A dozen of us had come to Casa Brina, the Bava family home and wine cellars, on serious business, something like a christening. In the world of music, arrival at the top was often signalled by garnishing a new culinary creation with the star’s name – peach Melba (and for an encore Melba toast), spaghetti Caruso, chicken Tetrazzini, and tournedos a la Rossini, for example. When Pavlova danced Down Under, Australia got a new dessert. With wines, the process is simpler, and a lot less caloric – a wine’s ascension is confirmed when Riedel designates a glass for it. On this day, it was Barbera’s turn.

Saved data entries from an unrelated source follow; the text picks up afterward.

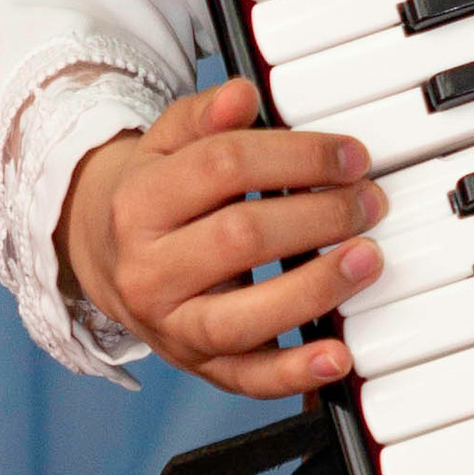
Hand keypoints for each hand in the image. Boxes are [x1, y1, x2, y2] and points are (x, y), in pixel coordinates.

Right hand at [57, 76, 386, 394]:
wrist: (104, 259)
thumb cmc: (154, 196)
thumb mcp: (164, 145)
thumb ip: (203, 116)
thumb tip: (241, 95)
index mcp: (139, 203)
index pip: (223, 167)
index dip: (297, 157)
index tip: (350, 156)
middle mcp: (148, 270)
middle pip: (241, 237)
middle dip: (318, 216)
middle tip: (369, 202)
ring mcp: (172, 325)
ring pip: (244, 316)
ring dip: (315, 288)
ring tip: (367, 258)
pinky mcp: (199, 365)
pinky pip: (248, 379)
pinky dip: (296, 372)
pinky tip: (338, 354)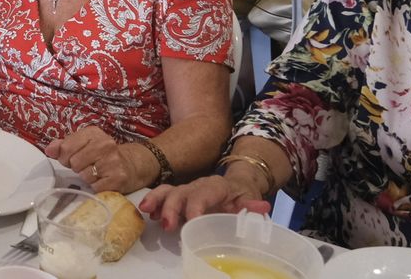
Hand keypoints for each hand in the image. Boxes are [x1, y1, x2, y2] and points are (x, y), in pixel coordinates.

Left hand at [44, 126, 151, 193]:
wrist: (132, 165)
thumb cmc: (102, 155)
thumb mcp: (83, 144)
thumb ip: (63, 145)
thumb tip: (49, 150)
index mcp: (93, 133)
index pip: (66, 147)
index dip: (64, 157)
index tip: (71, 158)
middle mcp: (105, 145)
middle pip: (74, 163)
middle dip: (76, 167)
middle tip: (86, 166)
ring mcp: (113, 161)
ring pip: (84, 176)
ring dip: (86, 178)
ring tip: (96, 173)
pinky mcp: (118, 178)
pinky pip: (95, 187)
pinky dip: (96, 187)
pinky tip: (103, 180)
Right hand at [139, 175, 270, 231]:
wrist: (237, 186)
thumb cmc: (242, 197)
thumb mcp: (250, 200)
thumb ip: (252, 206)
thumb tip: (262, 207)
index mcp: (216, 186)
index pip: (203, 194)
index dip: (195, 206)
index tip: (190, 221)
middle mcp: (198, 185)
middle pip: (181, 192)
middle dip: (171, 208)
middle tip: (167, 226)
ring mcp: (187, 189)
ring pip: (168, 190)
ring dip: (157, 201)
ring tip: (147, 213)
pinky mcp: (180, 195)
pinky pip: (163, 194)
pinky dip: (154, 202)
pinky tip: (148, 214)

We were a mixed group – a few Italian food and wine writers, a couple of chefs, a viticulturist, and winemakers from Asti and Alba (the two leading DOCs for Barbera), including Angelo Gaja and Beppe Bologna, whose father Giacomo helped begin the elevation of Barbera back in the early 1980s with the release of Bricco dell’Uccellone, a version aged in small French oak barrels. Beppe had donated a 1985 bottling of that benchmark wine, one of four slightly different styles and vintages that would define the best glass for the less robustly rustic wine which Barbera had evolved into over the past 20 years, thanks to improved site selection, lower yields, careful malolactic fermentation, oak ageing, and determination.

In the cool, ancient cellar, we worked quickly and ruthlessly, tasting and retasting, voting our way through a steady process of elimination as 12 became nine, then six, then at last three. As always happens with this exercise, we were struck by the differences in how we perceived the same wines in different glasses. In the end, we decided that Barbera’s new best friend was the Hermitage glass in the ‘Sommelier’ range.

Over the splendid lunch, Gaja thanked Riedel for helping winemakers to show their wines at their best and the Bava family for a very good day, then tried to inveigle a couple of recipes from Signora Bava, but she wasn’t divulging any secrets, even in the face of his considerable charm. She did, however, make sure that Georg got a second helping of the chocolate pudding, making sure he’ll never forget Cocconato. Personally, I’m rooting for Dolcetto to keep improving, in hopes of a return engagement sometime soon.